To compare more directly, I installed 6.8.12-15-ice-fix-1 on node1 and node2, while node3 and node4 stayed on the older 6.8.12-11 kernel which in my setup does not show memory leaks. After about one hour node1 crashed completely and required a cold reset.

Right before the crash the logs showed Ceph RBD lock messages (“no lock owners detected”, “breaking header lock”, “breaking object map lock”), indicating that the client session was interrupted. Simultaneously the Proxmox firewall bridge devices reported state changes (“fwbr entered blocking and forwarding state”, “fwln entered disabled state”, “fwtap entered promiscuous mode”). In my environment this sequence of Ceph lock takeovers combined with bridge port reinitialization is a reliable indicator of an E810 NIC reset: the interface drops link, the Linux bridge cycles its ports, and Ceph connectivity is lost, forcing RBD locks to be reassigned. This points to a driver-level instability rather than expected cluster behaviour.

In summary:

  • Kernel 6.8.12-15-ice-fix-1 reduces but does not eliminate the memory leak.
  • With a mixed setup (two nodes on the patched kernel, two nodes on 6.8.12-11), node1 crashed hard within an hour — something I have not experienced with 6.8.12-11.

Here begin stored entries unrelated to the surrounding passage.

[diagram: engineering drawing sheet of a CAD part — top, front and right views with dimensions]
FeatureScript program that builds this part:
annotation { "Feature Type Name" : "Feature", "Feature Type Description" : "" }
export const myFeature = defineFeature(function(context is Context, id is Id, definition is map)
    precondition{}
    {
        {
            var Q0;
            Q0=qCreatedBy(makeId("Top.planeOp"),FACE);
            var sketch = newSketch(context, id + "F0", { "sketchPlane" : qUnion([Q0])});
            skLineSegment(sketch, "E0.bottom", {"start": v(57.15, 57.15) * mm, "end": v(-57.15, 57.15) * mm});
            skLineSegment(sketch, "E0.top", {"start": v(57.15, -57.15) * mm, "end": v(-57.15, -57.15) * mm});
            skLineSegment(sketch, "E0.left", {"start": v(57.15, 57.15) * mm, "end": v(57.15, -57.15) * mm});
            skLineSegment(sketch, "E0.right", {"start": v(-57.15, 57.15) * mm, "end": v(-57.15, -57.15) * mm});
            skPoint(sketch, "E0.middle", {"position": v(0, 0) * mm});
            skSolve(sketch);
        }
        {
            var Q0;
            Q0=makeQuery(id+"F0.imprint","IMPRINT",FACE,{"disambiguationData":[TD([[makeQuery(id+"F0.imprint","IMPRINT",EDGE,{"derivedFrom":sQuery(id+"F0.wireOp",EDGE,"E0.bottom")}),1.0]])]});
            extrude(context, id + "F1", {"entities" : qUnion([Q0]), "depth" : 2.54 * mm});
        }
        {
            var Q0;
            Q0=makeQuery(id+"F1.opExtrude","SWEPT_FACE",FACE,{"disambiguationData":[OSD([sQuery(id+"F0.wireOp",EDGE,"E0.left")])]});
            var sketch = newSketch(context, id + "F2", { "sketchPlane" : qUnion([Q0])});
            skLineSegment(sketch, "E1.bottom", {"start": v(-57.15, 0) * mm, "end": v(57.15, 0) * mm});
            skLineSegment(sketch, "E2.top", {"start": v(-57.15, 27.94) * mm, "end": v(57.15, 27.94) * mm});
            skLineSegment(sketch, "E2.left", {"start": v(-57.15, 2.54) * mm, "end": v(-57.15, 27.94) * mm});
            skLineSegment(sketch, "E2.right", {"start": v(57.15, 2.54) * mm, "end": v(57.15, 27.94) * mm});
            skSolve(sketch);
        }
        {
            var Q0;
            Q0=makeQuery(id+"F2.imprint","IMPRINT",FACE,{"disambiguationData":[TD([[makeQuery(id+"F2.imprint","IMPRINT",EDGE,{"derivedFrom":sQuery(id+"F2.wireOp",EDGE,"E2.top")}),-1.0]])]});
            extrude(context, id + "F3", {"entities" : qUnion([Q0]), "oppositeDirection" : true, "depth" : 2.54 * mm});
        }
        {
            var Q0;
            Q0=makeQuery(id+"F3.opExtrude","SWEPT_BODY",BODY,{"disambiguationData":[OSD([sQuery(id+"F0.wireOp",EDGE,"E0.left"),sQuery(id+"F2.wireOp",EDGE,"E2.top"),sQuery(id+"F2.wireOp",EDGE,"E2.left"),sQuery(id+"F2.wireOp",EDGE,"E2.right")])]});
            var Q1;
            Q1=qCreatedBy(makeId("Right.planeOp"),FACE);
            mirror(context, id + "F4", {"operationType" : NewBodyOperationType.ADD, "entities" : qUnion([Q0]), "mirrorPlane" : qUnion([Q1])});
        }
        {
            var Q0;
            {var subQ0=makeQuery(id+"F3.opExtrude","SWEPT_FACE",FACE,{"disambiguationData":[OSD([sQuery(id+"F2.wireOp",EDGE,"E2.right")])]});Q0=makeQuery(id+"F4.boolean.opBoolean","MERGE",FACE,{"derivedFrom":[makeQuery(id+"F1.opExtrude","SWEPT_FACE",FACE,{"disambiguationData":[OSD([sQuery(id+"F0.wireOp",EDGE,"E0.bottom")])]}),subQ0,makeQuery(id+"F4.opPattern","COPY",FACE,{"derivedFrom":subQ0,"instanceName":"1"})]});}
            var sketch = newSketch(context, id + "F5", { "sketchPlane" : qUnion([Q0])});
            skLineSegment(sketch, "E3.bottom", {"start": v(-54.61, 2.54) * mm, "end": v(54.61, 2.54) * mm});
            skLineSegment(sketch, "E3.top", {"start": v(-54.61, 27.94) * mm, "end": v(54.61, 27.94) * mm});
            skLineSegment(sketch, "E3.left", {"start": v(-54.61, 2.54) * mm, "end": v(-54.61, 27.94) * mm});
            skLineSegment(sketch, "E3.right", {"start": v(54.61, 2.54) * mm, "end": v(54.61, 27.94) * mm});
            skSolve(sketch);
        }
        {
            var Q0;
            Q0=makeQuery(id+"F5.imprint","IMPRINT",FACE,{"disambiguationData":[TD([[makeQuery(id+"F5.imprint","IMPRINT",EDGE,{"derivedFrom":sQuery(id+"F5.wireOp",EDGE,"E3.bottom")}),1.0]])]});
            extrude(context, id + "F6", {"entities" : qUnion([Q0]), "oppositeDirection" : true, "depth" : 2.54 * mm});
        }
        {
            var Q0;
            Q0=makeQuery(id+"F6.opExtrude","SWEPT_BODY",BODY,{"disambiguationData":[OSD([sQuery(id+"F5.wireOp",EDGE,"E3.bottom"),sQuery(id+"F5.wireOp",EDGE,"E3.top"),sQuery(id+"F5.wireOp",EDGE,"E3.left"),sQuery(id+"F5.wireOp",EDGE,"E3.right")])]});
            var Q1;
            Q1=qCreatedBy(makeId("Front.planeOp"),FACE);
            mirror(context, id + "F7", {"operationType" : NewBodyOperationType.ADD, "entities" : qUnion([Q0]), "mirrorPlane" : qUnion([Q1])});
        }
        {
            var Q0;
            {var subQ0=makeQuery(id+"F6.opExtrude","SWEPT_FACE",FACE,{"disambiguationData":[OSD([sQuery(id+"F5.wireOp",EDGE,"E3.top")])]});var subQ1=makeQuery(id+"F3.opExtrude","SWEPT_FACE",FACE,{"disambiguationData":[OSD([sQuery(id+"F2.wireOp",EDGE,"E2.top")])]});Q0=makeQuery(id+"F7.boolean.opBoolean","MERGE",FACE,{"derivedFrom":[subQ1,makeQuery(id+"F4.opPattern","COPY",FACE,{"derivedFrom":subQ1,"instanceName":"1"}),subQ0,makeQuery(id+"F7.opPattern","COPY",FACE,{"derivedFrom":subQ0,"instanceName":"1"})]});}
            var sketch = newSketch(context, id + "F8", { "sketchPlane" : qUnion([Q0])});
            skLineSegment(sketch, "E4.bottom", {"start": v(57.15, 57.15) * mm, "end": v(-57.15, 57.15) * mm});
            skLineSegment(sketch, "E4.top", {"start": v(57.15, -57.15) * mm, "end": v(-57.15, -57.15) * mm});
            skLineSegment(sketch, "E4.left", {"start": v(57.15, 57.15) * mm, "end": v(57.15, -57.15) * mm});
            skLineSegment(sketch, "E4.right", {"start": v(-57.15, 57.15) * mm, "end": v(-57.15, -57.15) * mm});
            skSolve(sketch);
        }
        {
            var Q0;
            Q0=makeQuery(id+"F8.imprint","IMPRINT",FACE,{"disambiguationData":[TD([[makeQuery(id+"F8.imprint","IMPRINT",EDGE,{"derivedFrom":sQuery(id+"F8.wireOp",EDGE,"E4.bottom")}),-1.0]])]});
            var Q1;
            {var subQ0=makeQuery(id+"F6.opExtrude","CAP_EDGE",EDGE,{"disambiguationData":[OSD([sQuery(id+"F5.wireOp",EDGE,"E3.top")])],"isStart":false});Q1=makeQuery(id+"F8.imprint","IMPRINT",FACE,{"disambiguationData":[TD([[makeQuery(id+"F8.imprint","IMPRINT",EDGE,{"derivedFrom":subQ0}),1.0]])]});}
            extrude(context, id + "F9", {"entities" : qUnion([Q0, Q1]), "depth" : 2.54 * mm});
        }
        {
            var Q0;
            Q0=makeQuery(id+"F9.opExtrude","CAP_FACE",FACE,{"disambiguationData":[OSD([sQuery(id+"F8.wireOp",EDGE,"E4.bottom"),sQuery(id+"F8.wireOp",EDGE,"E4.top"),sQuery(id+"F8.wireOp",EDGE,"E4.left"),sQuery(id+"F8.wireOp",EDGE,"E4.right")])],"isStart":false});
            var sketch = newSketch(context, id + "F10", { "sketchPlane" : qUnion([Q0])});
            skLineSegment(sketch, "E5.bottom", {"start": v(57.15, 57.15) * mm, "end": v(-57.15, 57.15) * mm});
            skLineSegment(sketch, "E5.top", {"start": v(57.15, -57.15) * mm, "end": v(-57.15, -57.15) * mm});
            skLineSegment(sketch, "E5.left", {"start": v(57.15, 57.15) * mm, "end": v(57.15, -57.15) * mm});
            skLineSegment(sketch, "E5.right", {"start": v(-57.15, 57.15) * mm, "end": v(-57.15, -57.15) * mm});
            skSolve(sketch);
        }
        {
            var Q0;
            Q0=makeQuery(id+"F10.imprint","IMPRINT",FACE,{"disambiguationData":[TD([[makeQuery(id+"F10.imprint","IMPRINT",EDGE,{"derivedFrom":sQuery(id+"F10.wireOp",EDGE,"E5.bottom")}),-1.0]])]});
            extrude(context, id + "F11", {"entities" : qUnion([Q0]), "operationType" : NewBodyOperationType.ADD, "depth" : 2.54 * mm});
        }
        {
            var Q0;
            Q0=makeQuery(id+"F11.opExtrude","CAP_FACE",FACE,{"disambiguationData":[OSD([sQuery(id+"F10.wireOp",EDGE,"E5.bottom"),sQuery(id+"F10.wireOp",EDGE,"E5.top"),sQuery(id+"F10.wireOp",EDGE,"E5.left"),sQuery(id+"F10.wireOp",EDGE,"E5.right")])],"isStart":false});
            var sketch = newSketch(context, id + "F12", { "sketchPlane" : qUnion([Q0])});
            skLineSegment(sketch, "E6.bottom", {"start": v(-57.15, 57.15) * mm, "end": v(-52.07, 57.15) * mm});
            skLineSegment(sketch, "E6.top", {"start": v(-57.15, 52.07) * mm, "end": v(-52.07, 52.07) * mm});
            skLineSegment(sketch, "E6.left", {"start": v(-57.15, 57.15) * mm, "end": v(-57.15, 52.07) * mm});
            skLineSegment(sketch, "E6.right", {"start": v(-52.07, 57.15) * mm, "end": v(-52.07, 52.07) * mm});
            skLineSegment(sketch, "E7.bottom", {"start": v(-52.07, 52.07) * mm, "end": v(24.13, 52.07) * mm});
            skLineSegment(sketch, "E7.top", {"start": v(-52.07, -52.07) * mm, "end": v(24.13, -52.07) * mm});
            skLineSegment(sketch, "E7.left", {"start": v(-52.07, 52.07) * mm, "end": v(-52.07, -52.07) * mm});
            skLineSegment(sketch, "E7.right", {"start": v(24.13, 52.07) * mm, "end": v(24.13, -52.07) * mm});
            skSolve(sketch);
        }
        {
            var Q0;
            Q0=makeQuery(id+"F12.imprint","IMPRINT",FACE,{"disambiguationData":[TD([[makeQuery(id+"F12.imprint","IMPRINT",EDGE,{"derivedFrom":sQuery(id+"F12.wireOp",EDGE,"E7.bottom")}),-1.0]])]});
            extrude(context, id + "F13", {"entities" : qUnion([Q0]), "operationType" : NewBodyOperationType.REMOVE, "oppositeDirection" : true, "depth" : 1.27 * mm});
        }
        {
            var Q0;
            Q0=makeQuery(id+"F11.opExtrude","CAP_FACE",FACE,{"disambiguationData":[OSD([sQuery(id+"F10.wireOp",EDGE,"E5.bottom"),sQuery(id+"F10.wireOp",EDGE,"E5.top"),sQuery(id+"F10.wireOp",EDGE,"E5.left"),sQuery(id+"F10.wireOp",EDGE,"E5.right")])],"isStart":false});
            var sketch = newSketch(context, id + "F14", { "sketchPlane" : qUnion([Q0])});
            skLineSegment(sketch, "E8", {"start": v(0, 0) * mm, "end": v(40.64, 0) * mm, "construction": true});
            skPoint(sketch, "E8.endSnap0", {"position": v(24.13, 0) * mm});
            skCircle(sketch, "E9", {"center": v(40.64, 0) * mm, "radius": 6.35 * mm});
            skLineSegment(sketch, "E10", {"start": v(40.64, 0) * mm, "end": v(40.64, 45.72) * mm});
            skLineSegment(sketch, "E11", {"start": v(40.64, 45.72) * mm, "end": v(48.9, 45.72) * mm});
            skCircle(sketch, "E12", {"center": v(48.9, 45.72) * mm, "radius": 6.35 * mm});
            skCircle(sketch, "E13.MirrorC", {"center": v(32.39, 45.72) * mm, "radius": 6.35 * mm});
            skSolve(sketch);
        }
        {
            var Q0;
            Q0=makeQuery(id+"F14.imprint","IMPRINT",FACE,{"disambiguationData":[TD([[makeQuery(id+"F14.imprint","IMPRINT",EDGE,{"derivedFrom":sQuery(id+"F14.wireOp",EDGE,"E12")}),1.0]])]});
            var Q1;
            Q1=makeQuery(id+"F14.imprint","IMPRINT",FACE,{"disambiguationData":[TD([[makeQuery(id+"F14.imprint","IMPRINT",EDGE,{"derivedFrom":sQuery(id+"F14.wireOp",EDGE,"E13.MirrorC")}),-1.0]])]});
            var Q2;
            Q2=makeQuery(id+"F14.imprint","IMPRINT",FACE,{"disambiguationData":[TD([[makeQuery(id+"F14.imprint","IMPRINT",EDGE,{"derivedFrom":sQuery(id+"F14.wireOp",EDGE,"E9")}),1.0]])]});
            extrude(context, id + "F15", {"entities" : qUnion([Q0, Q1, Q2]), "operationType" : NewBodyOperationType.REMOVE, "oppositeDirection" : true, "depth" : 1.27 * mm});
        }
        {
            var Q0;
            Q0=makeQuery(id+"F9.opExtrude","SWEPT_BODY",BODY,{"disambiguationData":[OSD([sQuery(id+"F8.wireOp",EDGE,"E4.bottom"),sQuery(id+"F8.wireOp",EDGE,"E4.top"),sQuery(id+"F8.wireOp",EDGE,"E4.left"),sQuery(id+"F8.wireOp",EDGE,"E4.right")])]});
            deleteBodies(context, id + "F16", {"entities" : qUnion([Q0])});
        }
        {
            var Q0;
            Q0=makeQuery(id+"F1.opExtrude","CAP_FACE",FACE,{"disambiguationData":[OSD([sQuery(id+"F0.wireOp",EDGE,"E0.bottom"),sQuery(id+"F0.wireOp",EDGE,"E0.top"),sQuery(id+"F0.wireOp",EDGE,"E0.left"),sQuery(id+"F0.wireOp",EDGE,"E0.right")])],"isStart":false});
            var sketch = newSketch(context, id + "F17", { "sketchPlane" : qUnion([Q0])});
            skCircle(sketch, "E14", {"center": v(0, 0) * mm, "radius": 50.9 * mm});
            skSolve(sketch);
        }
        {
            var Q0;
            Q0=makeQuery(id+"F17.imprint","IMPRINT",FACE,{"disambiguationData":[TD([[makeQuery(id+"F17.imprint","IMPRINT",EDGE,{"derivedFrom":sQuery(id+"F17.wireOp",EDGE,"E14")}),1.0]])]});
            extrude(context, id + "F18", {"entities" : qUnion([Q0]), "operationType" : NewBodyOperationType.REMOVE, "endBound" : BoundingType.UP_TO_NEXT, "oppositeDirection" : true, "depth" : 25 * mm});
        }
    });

Has anyone else observed similar behaviour with this patched kernel?
 
For your information, I updated my previous post with the latest information we currently have. Thank you everyone for your valuable feedback! Thanks to this, we were able to identify that the issue is related to the ICE driver and/or Intel E810 NIC, possibly also related to Jumbo Frames / MTU 9000. I thus also updated my post asking for more information, now also asking for the MTU used for Ceph.
 
After about one hour node1 crashed completely and required a cold reset.

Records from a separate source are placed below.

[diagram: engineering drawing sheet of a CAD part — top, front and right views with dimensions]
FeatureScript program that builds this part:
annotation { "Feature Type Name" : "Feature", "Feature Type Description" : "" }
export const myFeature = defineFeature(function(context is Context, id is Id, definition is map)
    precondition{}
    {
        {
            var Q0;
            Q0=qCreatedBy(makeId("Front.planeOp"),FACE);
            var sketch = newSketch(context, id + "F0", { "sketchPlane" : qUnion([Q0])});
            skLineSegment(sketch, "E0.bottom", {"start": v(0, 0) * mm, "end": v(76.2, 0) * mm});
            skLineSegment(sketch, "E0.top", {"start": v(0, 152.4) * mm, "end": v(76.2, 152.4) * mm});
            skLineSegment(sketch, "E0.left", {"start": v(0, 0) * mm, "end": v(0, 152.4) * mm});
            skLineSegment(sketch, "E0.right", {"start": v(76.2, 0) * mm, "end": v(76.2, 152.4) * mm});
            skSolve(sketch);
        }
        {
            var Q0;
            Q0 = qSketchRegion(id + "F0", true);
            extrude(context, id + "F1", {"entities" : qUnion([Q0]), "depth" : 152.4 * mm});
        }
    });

Right before the crash the logs showed Ceph RBD lock messages (“no lock owners detected”, “breaking header lock”, “breaking object map lock”), indicating that the client session was interrupted. Simultaneously the Proxmox firewall bridge devices reported state changes (“fwbr entered blocking and forwarding state”, “fwln entered disabled state”, “fwtap entered promiscuous mode”).
Just to confirm, did you also see any "out of memory" messages before the crash? I would like to know whether you experienced the same issue, or a different one. If in doubt, feel free to share the journal of node1 with us by executing the following command and attaching the generated file (please adapt the date and time to the time around the beginning of the issues, and until after the crash):
Code:
journalctl --since="2025-09-xx xx:xx" --until="2025-09-xx xx:xx" | gzip > $(hostname)-$(date -Is)-journal.txt.gz
 
Just to confirm, did you also see any "out of memory" messages before the crash? I would like to know whether you experienced the same issue, or a different one. If in doubt, feel free to share the journal of node1 with us by executing the following command and attaching the generated file (please adapt the date and time to the time around the beginning of the issues, and until after the crash):
Code:
journalctl --since="2025-09-xx xx:xx" --until="2025-09-xx xx:xx" | gzip > $(hostname)-$(date -Is)-journal.txt.gz

I also always use MTU 9000. Before the crash I did not observe any OOM messages. Node1 completely froze and required a hard power cycle to recover.

Right before the crash I saw the Ceph RBD lock break messages and Proxmox firewall bridge state changes, as shown in the attached screenshots. I’m also attaching the journal log from node1 for the relevant period.

Please note that I don’t know the exact crash time on Monday morning, as I had too much work at once, so the log covers a broader interval around the incident.